> **VORGEGEBENER TEXT**:
# # # #

Bild: Immer für die Presse zu haben: Nick Hein vor seinem Kampf in Berlin im M…
KÖLN taz | Es ist dieser eine Moment, der ihn nicht loslässt. Wenn er davon
erzählt, bricht ein wenig die Stimme. Es ist dieser Augenblick, der ihn
antreibt, den er noch einmal erleben will. Fast nackt, nur mit einer Shorts
bekleidet und die an den Fingern offenen Kämpferhandschuhe an den Händen,
stand er da in der großen O2-World in Berlin, schweißglänzend mitten im
Käfig. Gerade hatte Nick Hein seinen ersten Kampf bei der UFC gewonnen, der
US-amerikanischen [1][Ultimate Fighting Championship], jetzt brüllte er
glücklich ins Mikrofon, wollte die ganze Welt umarmen, mindestens aber die
8.000 Zuschauer in der Halle.
Es sind diese Sekunden, die süchtig machen.
Nick Hein, Kampfname „The Sergeant“, Sportart Mixed Martial Arts (MMA).
Nick Hein, der Bundespolizist aus Köln. Nick Hein, der Schauspieler, der
gerade bei der [2][ZDFneo-Serie „Diese Kaminskis“] zu sehen ist. Nick Hein,
der ehemalige Judokämpfer, der es nur ganz knapp nicht in den deutschen
Olympiakader für Peking 2008 geschafft hatte. Sein Teamkollege Ole Bischoff
hatte ihm den Platz weggeschnappt, und jetzt saß eben jener Ole Bischoff in
Berlin mit im Publikum und jubelte Nick Hein zu, dem erfolgreichen
MMA-Kämpfer, der gerade zum Posterboy der UFC in Deutschland avanciert war.

# # # #

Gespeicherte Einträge
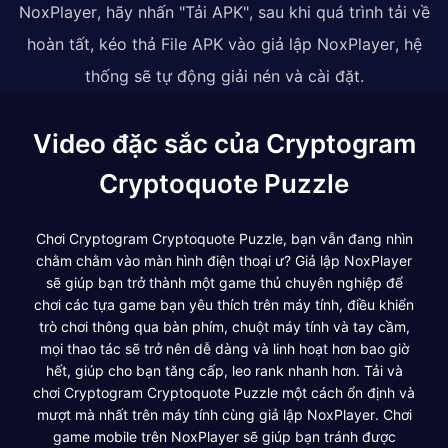
NoxPlayer, hãy nhấn "Tải APK", sau khi quá trình tải về
hoàn tất, kéo thả File APK vào giả lập NoxPlayer, hệ
thống sẽ tự động giải nén và cài đặt.
Video đặc sắc của Cryptogram
Cryptoquote Puzzle
Chơi Cryptogram Cryptoquote Puzzle, bạn vẫn đang nhìn
chằm chằm vào màn hình điện thoại ư? Giả lập NoxPlayer
sẽ giúp bạn trở thành một game thủ chuyên nghiệp để
chơi các tựa game bạn yêu thích trên máy tính, điều khiển
trò chơi thông qua bàn phím, chuột máy tính và tay cầm,
mọi thao tác sẽ trở nên dễ dàng và linh hoạt hơn bao giờ
hết, giúp cho bạn tăng cấp, leo rank nhanh hơn. Tải và
chơi Cryptogram Cryptoquote Puzzle một cách ổn định và
mượt mà nhất trên máy tính cùng giả lập NoxPlayer. Chơi
game mobile trên NoxPlayer sẽ giúp bạn tránh được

# # # #

> **ZU ERLEDIGEN**:
[a] Prüfe, ob diese Aussagen zum Text über Nick Hein passen: (i) Nick Hein gewann in Berlin seinen ersten Kampf bei der UFC. (ii) In der Halle saßen 80.000 Zuschauer. (iii) Nick Hein startete 2008 bei den Olympischen Spielen in Peking. Antworte bei jeder Aussage mit Ja oder Nein und zitiere wörtlich die Stelle im Text, die den Ausschlag gibt.
[b] Bearbeite einen Abschnitt aus dem Text über Nick Hein. Fang bei den Wörtern „Bild: Immer für“ an, hör nach „die süchtig machen.“ auf und setz dabei „Ring“ an die Stelle von „Käfig“.
Die Zeilen kommen aus einer anderen Quelle.

> **LÖSUNGEN**:
[a]
(i) Ja: „Gerade hatte Nick Hein seinen ersten Kampf bei der UFC gewonnen“
(ii) Nein: „mindestens aber die 8.000 Zuschauer in der Halle“
(iii) Nein: „der es nur ganz knapp nicht in den deutschen Olympiakader für Peking 2008 geschafft hatte“

[b]
Bild: Immer für die Presse zu haben: Nick Hein vor seinem Kampf in Berlin im M…
KÖLN taz | Es ist dieser eine Moment, der ihn nicht loslässt. Wenn er davon
erzählt, bricht ein wenig die Stimme. Es ist dieser Augenblick, der ihn
antreibt, den er noch einmal erleben will. Fast nackt, nur mit einer Shorts
bekleidet und die an den Fingern offenen Kämpferhandschuhe an den Händen,
stand er da in der großen O2-World in Berlin, schweißglänzend mitten im
Ring. Gerade hatte Nick Hein seinen ersten Kampf bei der UFC gewonnen, der
US-amerikanischen [1][Ultimate Fighting Championship], jetzt brüllte er
glücklich ins Mikrofon, wollte die ganze Welt umarmen, mindestens aber die
8.000 Zuschauer in der Halle.
Es sind diese Sekunden, die süchtig machen.